Texte intégral
Q - Bonsoir Laurent Fabius. Vous avez fait le choix de dresser sur la façade du Quai d'Orsay le portrait de l'ancien président africain. Images essentielles qu'on avait tendance à oublier, celle du combat d'un homme, un homme quasiment seul, pas tellement soutenu par la communauté internationale au départ ?
R - Très peu. Plusieurs pays soutenaient en fait l'apartheid pour des raisons économiques. J'ai connu à deux moments de ma vie Nelson Mandela. Tout d'abord quand j'étais Premier ministre aux côtés de François Mitterrand. La France avait pris la tête du combat contre l'apartheid en obtenant un embargo aux Nations unies contre toute une série de livraisons économiques.
Q - Vous iriez jusqu'à dire que c'est le socle de votre combat politique au départ, ce combat-là ?
R - Oui, je suis venu aux idées qui sont les miennes pour les droits de l'Homme, dans la lutte contre l'apartheid. J'ai ensuite connu Nelson Mandela au moment où il est sorti de prison. De manière officielle, nous l'avons reçu à Paris, et je me suis rendu en Afrique du Sud pour le voir.

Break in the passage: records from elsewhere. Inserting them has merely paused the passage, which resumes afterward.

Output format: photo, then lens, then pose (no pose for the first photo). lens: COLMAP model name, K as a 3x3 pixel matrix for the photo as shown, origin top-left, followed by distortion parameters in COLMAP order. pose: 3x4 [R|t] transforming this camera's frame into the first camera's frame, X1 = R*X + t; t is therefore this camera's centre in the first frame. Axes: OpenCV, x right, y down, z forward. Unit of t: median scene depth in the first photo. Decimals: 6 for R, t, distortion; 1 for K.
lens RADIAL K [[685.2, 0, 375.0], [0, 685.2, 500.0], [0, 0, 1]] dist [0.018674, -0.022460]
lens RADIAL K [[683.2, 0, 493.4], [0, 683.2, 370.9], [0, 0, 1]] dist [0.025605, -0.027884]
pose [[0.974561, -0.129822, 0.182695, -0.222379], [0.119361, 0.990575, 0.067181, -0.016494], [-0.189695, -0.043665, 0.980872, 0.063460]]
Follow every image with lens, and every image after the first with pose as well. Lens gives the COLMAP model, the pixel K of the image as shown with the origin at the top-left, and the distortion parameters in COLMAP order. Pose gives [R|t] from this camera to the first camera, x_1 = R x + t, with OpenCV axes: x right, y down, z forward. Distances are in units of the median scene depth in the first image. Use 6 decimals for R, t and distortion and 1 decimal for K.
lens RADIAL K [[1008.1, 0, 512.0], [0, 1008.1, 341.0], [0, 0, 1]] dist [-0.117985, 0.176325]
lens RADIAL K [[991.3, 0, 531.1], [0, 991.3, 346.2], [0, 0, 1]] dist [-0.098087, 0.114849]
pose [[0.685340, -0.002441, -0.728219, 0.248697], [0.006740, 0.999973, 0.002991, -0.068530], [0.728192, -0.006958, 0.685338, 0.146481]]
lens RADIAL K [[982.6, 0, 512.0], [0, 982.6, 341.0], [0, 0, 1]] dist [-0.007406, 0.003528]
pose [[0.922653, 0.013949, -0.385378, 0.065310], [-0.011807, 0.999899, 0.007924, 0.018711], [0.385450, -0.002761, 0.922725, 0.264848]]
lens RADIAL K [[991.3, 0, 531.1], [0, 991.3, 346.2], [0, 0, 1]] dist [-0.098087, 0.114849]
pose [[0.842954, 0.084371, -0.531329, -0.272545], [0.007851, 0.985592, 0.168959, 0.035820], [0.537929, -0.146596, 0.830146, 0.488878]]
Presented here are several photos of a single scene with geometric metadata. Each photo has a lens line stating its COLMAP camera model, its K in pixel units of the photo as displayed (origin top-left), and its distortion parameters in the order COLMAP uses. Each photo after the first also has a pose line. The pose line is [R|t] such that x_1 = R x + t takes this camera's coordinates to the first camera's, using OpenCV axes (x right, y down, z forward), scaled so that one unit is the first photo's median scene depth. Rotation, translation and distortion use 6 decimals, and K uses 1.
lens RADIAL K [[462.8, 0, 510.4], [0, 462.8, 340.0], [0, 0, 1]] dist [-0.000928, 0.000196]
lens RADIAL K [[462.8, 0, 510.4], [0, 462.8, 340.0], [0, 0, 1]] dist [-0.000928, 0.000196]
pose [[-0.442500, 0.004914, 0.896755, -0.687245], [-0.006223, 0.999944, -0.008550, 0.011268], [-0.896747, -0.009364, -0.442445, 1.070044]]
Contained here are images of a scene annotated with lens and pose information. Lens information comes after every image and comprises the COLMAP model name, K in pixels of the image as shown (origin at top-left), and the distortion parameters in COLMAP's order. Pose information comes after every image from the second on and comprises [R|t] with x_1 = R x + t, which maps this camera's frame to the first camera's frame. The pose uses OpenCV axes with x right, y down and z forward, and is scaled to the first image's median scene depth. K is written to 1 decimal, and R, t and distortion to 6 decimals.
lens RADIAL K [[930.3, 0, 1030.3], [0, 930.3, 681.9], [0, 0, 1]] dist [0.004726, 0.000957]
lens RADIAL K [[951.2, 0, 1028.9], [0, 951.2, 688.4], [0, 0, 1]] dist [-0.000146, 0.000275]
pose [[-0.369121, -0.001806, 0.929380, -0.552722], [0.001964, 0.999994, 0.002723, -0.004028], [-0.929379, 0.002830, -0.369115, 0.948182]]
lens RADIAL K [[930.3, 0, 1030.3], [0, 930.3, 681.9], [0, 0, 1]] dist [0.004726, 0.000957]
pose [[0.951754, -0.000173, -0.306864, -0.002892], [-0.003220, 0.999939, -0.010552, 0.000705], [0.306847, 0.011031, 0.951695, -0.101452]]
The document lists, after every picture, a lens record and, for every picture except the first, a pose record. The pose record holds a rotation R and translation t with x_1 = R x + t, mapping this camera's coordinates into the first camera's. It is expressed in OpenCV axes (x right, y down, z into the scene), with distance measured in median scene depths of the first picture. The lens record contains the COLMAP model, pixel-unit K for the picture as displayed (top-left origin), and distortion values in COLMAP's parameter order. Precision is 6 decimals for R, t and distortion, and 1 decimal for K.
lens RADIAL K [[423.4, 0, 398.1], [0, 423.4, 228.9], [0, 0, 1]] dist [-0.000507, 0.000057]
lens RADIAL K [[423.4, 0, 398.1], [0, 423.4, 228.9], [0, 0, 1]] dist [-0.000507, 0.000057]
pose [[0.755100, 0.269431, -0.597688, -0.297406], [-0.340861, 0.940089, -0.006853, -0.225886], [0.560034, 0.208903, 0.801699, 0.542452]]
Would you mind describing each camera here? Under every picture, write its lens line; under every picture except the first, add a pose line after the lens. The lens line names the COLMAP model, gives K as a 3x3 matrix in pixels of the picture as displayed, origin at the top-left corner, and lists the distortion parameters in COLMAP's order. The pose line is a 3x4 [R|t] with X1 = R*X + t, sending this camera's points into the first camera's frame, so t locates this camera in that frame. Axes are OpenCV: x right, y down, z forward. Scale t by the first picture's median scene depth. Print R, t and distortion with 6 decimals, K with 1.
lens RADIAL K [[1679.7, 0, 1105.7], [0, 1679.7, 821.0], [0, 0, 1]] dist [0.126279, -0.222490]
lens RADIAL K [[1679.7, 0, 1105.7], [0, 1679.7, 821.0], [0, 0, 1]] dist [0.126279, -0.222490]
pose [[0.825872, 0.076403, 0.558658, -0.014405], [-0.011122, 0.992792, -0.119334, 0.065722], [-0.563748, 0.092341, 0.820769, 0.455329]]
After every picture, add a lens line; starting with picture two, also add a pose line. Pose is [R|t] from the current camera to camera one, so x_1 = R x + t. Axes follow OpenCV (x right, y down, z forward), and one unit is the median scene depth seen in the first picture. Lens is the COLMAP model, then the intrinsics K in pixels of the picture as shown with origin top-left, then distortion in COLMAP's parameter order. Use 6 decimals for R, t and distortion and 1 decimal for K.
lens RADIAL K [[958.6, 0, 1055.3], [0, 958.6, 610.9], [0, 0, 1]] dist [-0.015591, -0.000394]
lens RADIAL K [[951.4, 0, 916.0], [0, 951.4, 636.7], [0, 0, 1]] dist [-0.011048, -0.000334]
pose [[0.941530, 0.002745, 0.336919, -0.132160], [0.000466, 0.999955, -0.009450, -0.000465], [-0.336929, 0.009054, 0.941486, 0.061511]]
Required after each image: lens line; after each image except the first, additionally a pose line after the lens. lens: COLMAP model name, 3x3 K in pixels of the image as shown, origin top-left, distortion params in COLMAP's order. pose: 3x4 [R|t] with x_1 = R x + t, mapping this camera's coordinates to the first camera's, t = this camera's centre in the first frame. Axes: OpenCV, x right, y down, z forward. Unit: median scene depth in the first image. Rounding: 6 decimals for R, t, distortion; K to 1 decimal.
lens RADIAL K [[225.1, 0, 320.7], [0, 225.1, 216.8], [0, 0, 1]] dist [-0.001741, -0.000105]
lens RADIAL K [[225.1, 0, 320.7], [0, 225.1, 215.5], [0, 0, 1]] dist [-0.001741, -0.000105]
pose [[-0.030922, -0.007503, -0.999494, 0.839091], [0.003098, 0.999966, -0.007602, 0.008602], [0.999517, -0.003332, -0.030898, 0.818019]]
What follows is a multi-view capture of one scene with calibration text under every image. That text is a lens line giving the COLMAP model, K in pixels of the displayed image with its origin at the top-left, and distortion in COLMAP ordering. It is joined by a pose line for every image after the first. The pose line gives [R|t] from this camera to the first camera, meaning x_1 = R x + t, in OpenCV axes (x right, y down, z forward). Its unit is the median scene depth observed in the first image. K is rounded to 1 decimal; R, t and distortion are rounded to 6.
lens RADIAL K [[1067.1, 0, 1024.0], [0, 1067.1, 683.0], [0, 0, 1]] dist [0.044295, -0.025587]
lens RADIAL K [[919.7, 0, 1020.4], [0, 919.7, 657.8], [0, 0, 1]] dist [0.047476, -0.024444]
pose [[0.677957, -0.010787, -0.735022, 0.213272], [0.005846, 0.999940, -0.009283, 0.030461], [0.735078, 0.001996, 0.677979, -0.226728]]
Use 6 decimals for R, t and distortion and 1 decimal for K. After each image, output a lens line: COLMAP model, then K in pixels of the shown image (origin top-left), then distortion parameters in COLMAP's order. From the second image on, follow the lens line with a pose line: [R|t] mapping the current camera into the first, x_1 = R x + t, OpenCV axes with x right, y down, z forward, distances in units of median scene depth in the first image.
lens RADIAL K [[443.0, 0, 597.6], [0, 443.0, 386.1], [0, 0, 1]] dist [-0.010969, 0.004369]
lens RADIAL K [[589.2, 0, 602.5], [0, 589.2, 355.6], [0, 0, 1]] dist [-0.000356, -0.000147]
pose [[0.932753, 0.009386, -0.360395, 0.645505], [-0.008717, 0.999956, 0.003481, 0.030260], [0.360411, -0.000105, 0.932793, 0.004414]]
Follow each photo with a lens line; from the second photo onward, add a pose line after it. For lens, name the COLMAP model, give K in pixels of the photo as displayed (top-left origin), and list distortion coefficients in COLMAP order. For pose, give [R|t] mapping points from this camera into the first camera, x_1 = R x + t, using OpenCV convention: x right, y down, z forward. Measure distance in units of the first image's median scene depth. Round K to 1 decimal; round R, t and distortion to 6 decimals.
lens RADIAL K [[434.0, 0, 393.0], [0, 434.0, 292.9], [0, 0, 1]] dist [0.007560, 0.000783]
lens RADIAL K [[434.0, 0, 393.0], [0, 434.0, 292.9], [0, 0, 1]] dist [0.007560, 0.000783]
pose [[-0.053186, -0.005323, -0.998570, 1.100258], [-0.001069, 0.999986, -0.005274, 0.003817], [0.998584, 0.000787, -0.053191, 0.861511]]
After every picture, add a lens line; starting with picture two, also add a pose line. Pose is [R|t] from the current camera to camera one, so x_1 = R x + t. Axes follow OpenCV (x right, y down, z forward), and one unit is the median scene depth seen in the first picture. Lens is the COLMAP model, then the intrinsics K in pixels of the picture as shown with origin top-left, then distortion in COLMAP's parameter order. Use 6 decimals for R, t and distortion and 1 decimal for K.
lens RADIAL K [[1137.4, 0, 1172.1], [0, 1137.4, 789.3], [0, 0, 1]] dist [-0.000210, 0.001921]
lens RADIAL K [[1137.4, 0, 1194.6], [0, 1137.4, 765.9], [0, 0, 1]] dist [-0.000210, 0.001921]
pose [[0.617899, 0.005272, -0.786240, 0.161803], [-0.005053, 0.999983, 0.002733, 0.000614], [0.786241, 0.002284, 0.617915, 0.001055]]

Q - Le 7 juin 1990, il se rend à Paris et vous le rencontrez. Qu'est-ce que vous ressentez ? Vous étiez à l'époque président de l'Assemblée nationale.
R - Ce qu'il m'a frappé, c'est d'abord sa stature. C'était un homme qui avait à la fois une énorme autorité et beaucoup d'humanité. Il y a peu de personnages dont le visage et la silhouette incarnent à ce point un idéal. C'est le cas pour Gandhi et son message de non-violence, pour le Général De Gaulle et l'indépendance. Nelson Mandela incarne la lutte contre le racisme. Quand je lui disais des choses élogieuses en Afrique du Sud, il rigolait et disait : « non, je ne suis pas du tout comme ça. Dans ma jeunesse, j'étais un dur. »
Q - Il a choisi le pragmatisme, la réconciliation car ce pays aurait pu également exploser.
R - Complètement ! C'est ça qui est extraordinaire dans la vie de Nelson Mandela. Au moment où il triomphe, il ne pense pas la vengeance. Il pense à l'unité. C'est la grande leçon de sa vie : rassembler.
Q - François Mitterrand sera ensuite en 1994 le premier chef d'État qui sera reçu par le nouveau président de la République ?
R - Oui. Il s'était d'ailleurs exprimé devant le Parlement africain. C'était le premier à parler devant cette assemblée. C'était l'un des discours les plus émouvants, m'a-t-il dit, qu'il avait fait de sa vie.
Q - Mme Thatcher et de Ronald Reagan aux États-Unis par rapport à l'apartheid ?
R - Au moment où la France a vraiment développé son combat contre l'apartheid, il y avait des pays tout à fait démocratiques qui étaient plutôt pour l'apartheid, à commencer par la Grande-Bretagne. Je me rappelle en particulier une conversation avec Mme Thatcher qui disait : «l'apartheid évidemment, a des côtés négatifs mais cela empêche les Noirs de se disputer entre eux.» C'était sa thèse !
Q - Merci beaucoup pour votre témoignage, merci Monsieur le Ministre.